Mme Stoltz, elle non plus, ne put chanter Agathe
sans transposer ses deux principaux airs : je dus mettre en ré le premier
qui est en mi et baisser d’une tierce mineure la prière en la b du
troisième acte, ce qui lui fit perdre les trois quarts de son ravissant coloris.
Elle put, en revanche, conserver en si le sextuor de la fin, dont elle
chanta le soprano avec une verve et un enthousiasme qui faisaient chaque soir
éclater en applaudissements toute la salle.
Il y a un quart de difficulté réelle, un quart d’ignorance,
et une bonne moitié de caprice dans la cause de toutes ces résistances de
chanteurs à rendre certains rôles tels qu’ils sont écrits.
Je me rappelle que Duprez, pour la romance de mon opéra de
Benvenuto Cellini « La gloire était ma seule idole », se refusa obstinément
à chanter un sol du médium, la plus aisée des notes de sa voix et de
toutes les voix. À sol ré placés sur le mot protège, et qui
conduisent à la cadence finale d’une manière gracieuse et piquante, il préférait
ré ré qui constituent une grosse platitude. Dans l’air « Asile
héréditaire » de Guillaume Tell, il n’a jamais voulu donner le sol
bémol, enharmonique de fa dièse, placé là avec tant d’adresse et
d’à-propos par Rossini, pour amener la rentrée du thème dans le ton primitif. Il
lui a toujours substitué un fa qui produit une plate dureté et détruit
tout le charme de la modulation.
Un jour je revenais de la campagne avec Duprez; placé à côté
de lui dans la voiture qui nous ramenait, l’idée me vint de murmurer à son
oreille la phrase de Rossini avec le sol bémol. Duprez rougissant
légèrement me regarda en face et me dit :
« — Ah! vous me critiquez!
— Eh! certes oui, je vous critique.
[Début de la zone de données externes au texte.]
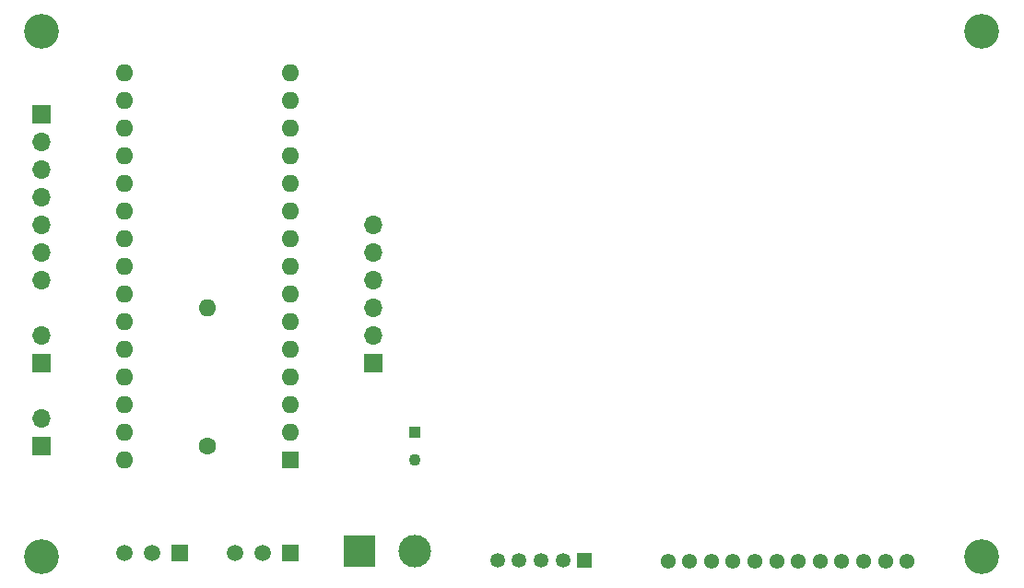
<source format=gbs>
%TF.GenerationSoftware,KiCad,Pcbnew,(6.0.8)*%
%TF.CreationDate,2023-02-04T19:59:28+01:00*%
%TF.ProjectId,Research Prototype,52657365-6172-4636-9820-50726f746f74,rev?*%
%TF.SameCoordinates,Original*%
%TF.FileFunction,Soldermask,Bot*%
%TF.FilePolarity,Negative*%
%FSLAX46Y46*%
G04 Gerber Fmt 4.6, Leading zero omitted, Abs format (unit mm)*
G04 Created by KiCad (PCBNEW (6.0.8)) date 2023-02-04 19:59:28*
%MOMM*%
%LPD*%
G01*
G04 APERTURE LIST*
%ADD10C,3.200000*%
%ADD11R,1.700000X1.700000*%
%ADD12O,1.700000X1.700000*%
%ADD13R,1.600000X1.600000*%
%ADD14O,1.600000X1.600000*%
%ADD15R,1.500000X1.500000*%
%ADD16C,1.500000*%
%ADD17R,1.350000X1.350000*%
%ADD18C,1.350000*%
%ADD19R,3.000000X3.000000*%
%ADD20C,3.000000*%
%ADD21C,1.600000*%
%ADD22C,1.381000*%
%ADD23R,1.100000X1.100000*%
%ADD24C,1.100000*%
G04 APERTURE END LIST*
D10*
X120650000Y-49530000D03*
D11*
X120650000Y-87630000D03*
D12*
X120650000Y-85090000D03*
D13*
X143500000Y-88900000D03*
D14*
X143500000Y-86360000D03*
X143500000Y-83820000D03*
X143500000Y-81280000D03*
X143500000Y-78740000D03*
X143500000Y-76200000D03*
X143500000Y-73660000D03*
X143500000Y-71120000D03*
X143500000Y-68580000D03*
X143500000Y-66040000D03*
X143500000Y-63500000D03*
X143500000Y-60960000D03*
X143500000Y-58420000D03*
X143500000Y-55880000D03*
X143500000Y-53340000D03*
X128260000Y-53340000D03*
X128260000Y-55880000D03*
X128260000Y-58420000D03*
X128260000Y-60960000D03*
X128260000Y-63500000D03*
X128260000Y-66040000D03*
X128260000Y-68580000D03*
X128260000Y-71120000D03*
X128260000Y-73660000D03*
X128260000Y-76200000D03*
X128260000Y-78740000D03*
X128260000Y-81280000D03*
X128260000Y-83820000D03*
X128260000Y-86360000D03*
X128260000Y-88900000D03*
D15*
X143510000Y-97461000D03*
D16*
X140970000Y-97461000D03*
X138430000Y-97461000D03*
D11*
X151130000Y-80010000D03*
D12*
X151130000Y-77470000D03*
X151130000Y-74930000D03*
X151130000Y-72390000D03*
X151130000Y-69850000D03*
X151130000Y-67310000D03*
D11*
X120650000Y-57150000D03*
D12*
X120650000Y-59690000D03*
X120650000Y-62230000D03*
X120650000Y-64770000D03*
X120650000Y-67310000D03*
X120650000Y-69850000D03*
X120650000Y-72390000D03*
D17*
X170520000Y-98098000D03*
D18*
X168520000Y-98098000D03*
X166520000Y-98098000D03*
X164520000Y-98098000D03*
X162520000Y-98098000D03*
D19*
X149860000Y-97282000D03*
D20*
X154940000Y-97282000D03*
D21*
X135890000Y-87630000D03*
D14*
X135890000Y-74930000D03*
D10*
X207010000Y-49530000D03*
D22*
X200152000Y-98244000D03*
X198152000Y-98244000D03*
X196152000Y-98244000D03*
X194152000Y-98244000D03*
X192152000Y-98244000D03*
X190152000Y-98244000D03*
X188152000Y-98244000D03*
X186152000Y-98244000D03*
X184152000Y-98244000D03*
X182152000Y-98244000D03*
X180152000Y-98244000D03*
X178152000Y-98244000D03*
D23*
X154940000Y-86400000D03*
D24*
X154940000Y-88900000D03*
D11*
X120650000Y-80010000D03*
D12*
X120650000Y-77470000D03*
D15*
X133350000Y-97461000D03*
D16*
X130810000Y-97461000D03*
X128270000Y-97461000D03*
D10*
X120650000Y-97790000D03*
X207010000Y-97790000D03*
M02*

</source>
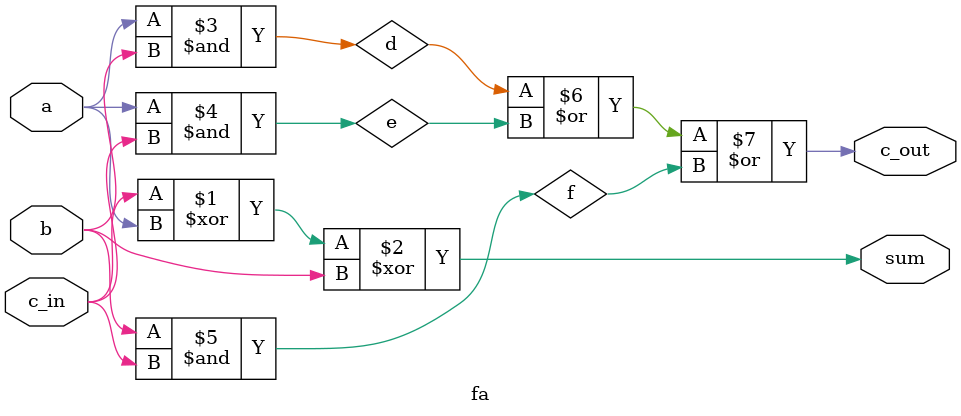
<source format=v>
module fa(c_out,sum,c_in,a,b);
  output c_out,sum;
  input c_in,a,b;

  /*to do*/
	wire c_in,a,b;
	wire c_out,sum;
	wire d,e,f;

	xor(sum,c_in,a,b);
	and(d,a,b);
	and(e,a,c_in);
	and(f,b,c_in);
	or(c_out,d,e,f);
endmodule

</source>
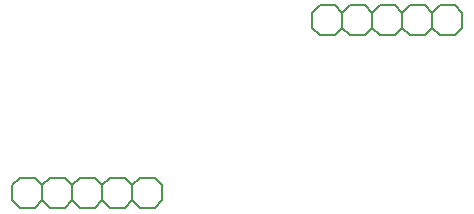
<source format=gbo>
G75*
G70*
%OFA0B0*%
%FSLAX24Y24*%
%IPPOS*%
%LPD*%
%AMOC8*
5,1,8,0,0,1.08239X$1,22.5*
%
%ADD10C,0.0060*%
D10*
X005081Y040392D02*
X004831Y040642D01*
X004831Y041142D01*
X005081Y041392D01*
X005581Y041392D01*
X005831Y041142D01*
X006081Y041392D01*
X006581Y041392D01*
X006831Y041142D01*
X006831Y040642D01*
X006581Y040392D01*
X006081Y040392D01*
X005831Y040642D01*
X005831Y041142D01*
X005831Y040642D02*
X005581Y040392D01*
X005081Y040392D01*
X006831Y040642D02*
X007081Y040392D01*
X007581Y040392D01*
X007831Y040642D01*
X008081Y040392D01*
X008581Y040392D01*
X008831Y040642D01*
X009081Y040392D01*
X009581Y040392D01*
X009831Y040642D01*
X009831Y041142D01*
X009581Y041392D01*
X009081Y041392D01*
X008831Y041142D01*
X008581Y041392D01*
X008081Y041392D01*
X007831Y041142D01*
X007581Y041392D01*
X007081Y041392D01*
X006831Y041142D01*
X007831Y041142D02*
X007831Y040642D01*
X008831Y040642D02*
X008831Y041142D01*
X014831Y046392D02*
X015081Y046142D01*
X015581Y046142D01*
X015831Y046392D01*
X016081Y046142D01*
X016581Y046142D01*
X016831Y046392D01*
X017081Y046142D01*
X017581Y046142D01*
X017831Y046392D01*
X018081Y046142D01*
X018581Y046142D01*
X018831Y046392D01*
X019081Y046142D01*
X019581Y046142D01*
X019831Y046392D01*
X019831Y046892D01*
X019581Y047142D01*
X019081Y047142D01*
X018831Y046892D01*
X018581Y047142D01*
X018081Y047142D01*
X017831Y046892D01*
X017831Y046392D01*
X017831Y046892D02*
X017581Y047142D01*
X017081Y047142D01*
X016831Y046892D01*
X016581Y047142D01*
X016081Y047142D01*
X015831Y046892D01*
X015581Y047142D01*
X015081Y047142D01*
X014831Y046892D01*
X014831Y046392D01*
X015831Y046392D02*
X015831Y046892D01*
X016831Y046892D02*
X016831Y046392D01*
X018831Y046392D02*
X018831Y046892D01*
M02*

</source>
Pourquoi diable n’exécutez-vous pas ce
passage tel qu’il est ?...
— Je ne sais... cette note me gêne, m’inquiète...
— Allons donc! vous vous moquez. De quel droit vous gênerait-elle, quand elle ne
gêne point des artistes qui n’ont ni votre voix, ni votre talent ?
— Peut-être avez-vous raison...
— Je suis parbleu bien certain d’avoir raison.
— Eh bien! je ferai le sol bémol désormais pour vous.
— Non pas, faites-le pour vous-même et pour l’auteur, et pour le bon sens
musical qu’il est étrange de voir offenser par un artiste tel que vous.